Q-tips, a Unilever brand, can be seen in a store in the US. (REUTERS)

Q-tips never told us to stick the cotton swabs in our ear canal to remove earwax. But from its inception in the 1920s, it made ear care a major focus of his marketing strategy. This has trained generations of Americans to associate it with cleaning there.

Mid-century advertisements often featured illustrations of men and women cleaning their ears or baby’s ears, including an image of a man taking water from his ears after a swim.

Old versions of boxes listed “adult ear care” as the main use for the product.

Even Betty White later appeared in TV spots for Q-tips in the 1970s and 80s, promoting them as the “safest and softest” swabs on the market for your eyes, nose and ears.

Q-tips are almost addictive to use to remove wax, and it becomes a vicious cycle when we do, said Douglas Backous, a neurotologist who specializes in treating ear and skull disorders.

Removing earwax creates dry skin, which we naturally want to scratch with a cotton swab.

Sticking Q-tips in your ears can also damage the ear canal. Most people don’t really need to remove earwax either, because ears are self-cleaning. Inserting a swab can trap earwax deeper inside, he said, and “you’re actually working yourself against it by using it.”

It wasn’t until the 1970s, under previous owner Chesebrough-Pond’s, that Q-tips added a warning not to stick the thing in your ear. It is unclear what prompted this change.

“The company has no details as to why they did this, and our search for the data has not turned up a publicly available case of someone with a brain smear,” the Washington Post reported in 1990. “Something must have happened, and Chesebrough-Pond’s didn’t want to be blamed.”

But by the time Q-tips added that warning label, it was too late. It had become impossible to break consumer habits and swabs controlled about 75 percent of the swab market.

“It just became accepted that people used it that way,” said Aaron Calloway, the Q-tips brand manager at Unilever in 2007 and 2008.

Cotton swabs are not meant to be used in your ears – so what should they be used for? (Getty Images/iStockphoto)

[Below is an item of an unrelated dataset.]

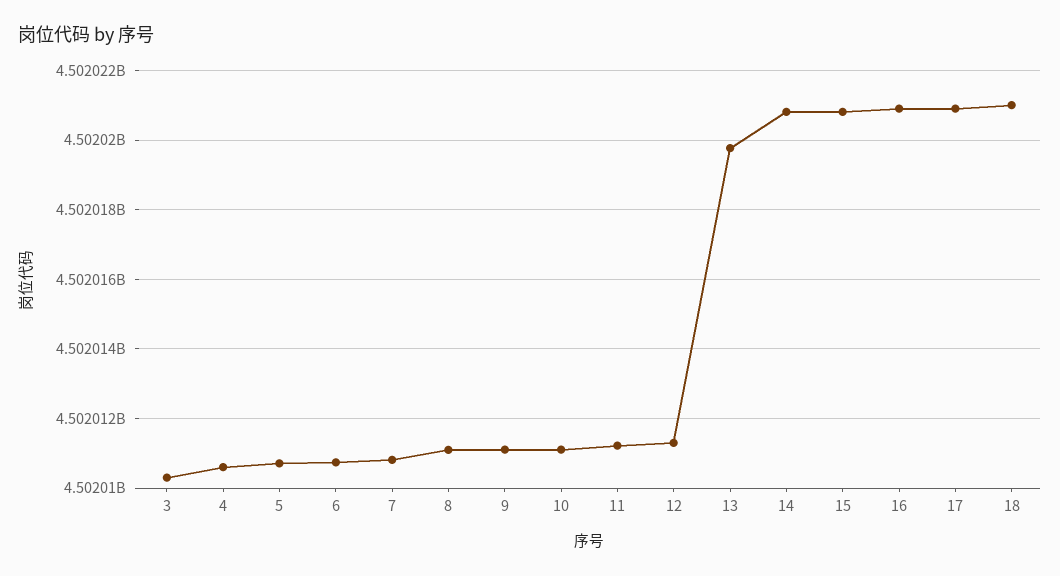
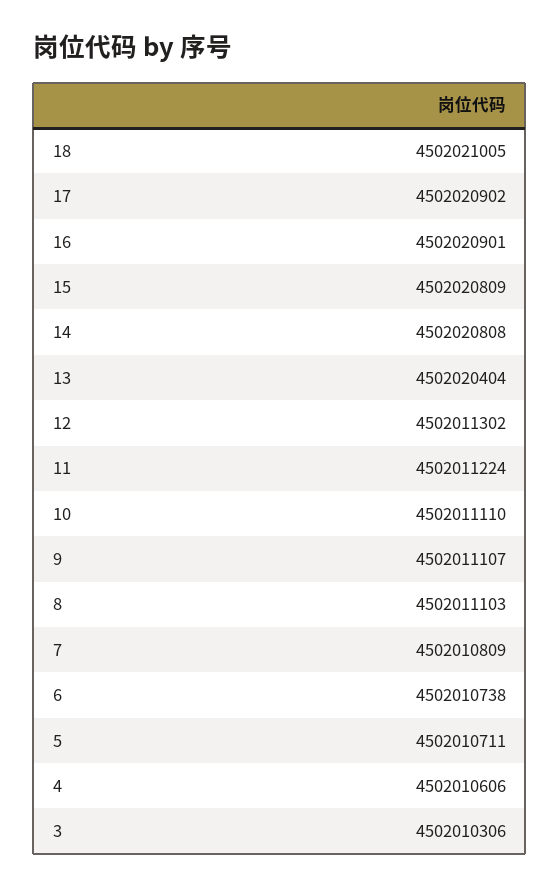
13: 4502019800 -> 4502020404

And then should do you use Q-tips for? The company has several suggestions. For decades it has tried to emphasize the versatility of cotton swabs.

During the 1940s, Q-tips were positioned as an essential tool for women’s cosmetics and beauty routines.

“Mom, do you know you can use Q-tips for many things?…You can also use them yourself if you’re using cream or makeup, mom too!” read a print ad from 1941.

Another print ad ten years later described Q-tips as a “beauty assistant” for women.

In the 1950s and 1960s, Q-tips started telling consumers they were for more than just babies or women they were useful for just about any project in the house or in their lives.

“To lubricate power saws and drills… guns and fishing reels… teacup repair and jewelry cleaning… Outdated furniture,” read a 1971 ad.

Nowadays there are no ears in the advertising of Q-tips. A spokesperson for the brand says 80 percent of consumers use Q-tips for purposes other than personal care.